▸ **Exercise data**
= = =

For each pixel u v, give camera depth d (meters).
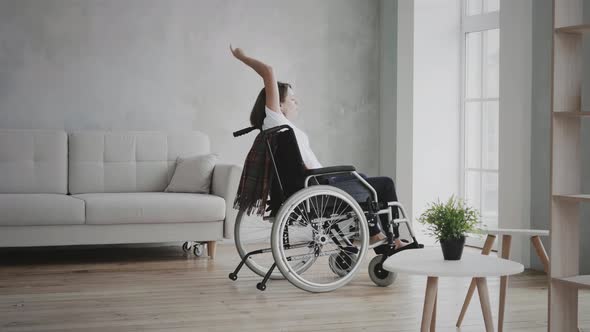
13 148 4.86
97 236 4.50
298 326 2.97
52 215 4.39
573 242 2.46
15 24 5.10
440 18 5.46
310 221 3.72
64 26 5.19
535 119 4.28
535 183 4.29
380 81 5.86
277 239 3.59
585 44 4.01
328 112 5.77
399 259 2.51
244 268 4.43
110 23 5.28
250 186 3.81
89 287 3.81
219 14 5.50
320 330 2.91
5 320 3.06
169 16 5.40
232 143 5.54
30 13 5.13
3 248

= = =

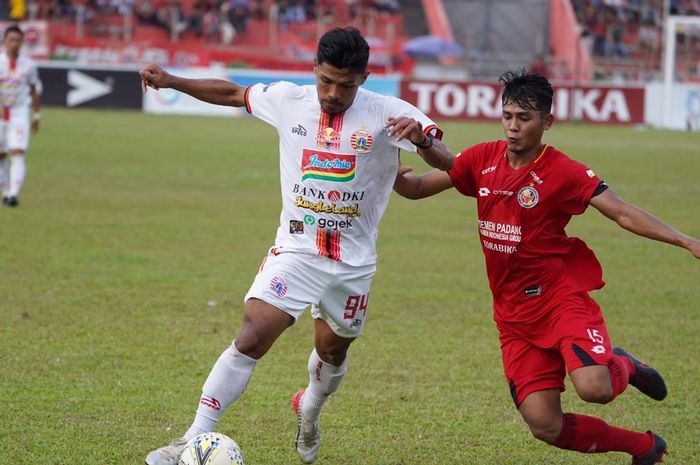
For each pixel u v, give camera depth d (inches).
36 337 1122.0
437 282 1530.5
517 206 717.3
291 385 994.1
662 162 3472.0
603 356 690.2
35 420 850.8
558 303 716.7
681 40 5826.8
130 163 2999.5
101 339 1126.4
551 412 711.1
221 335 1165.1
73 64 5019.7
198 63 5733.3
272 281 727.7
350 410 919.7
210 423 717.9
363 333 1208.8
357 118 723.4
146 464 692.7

= = =

▸ **Instructions to follow**
Among the entries, find every line holding "give" and return it.

▸ **The answer**
For each pixel u v, give camera depth d (meters).
For each pixel u v, give camera depth d (inches).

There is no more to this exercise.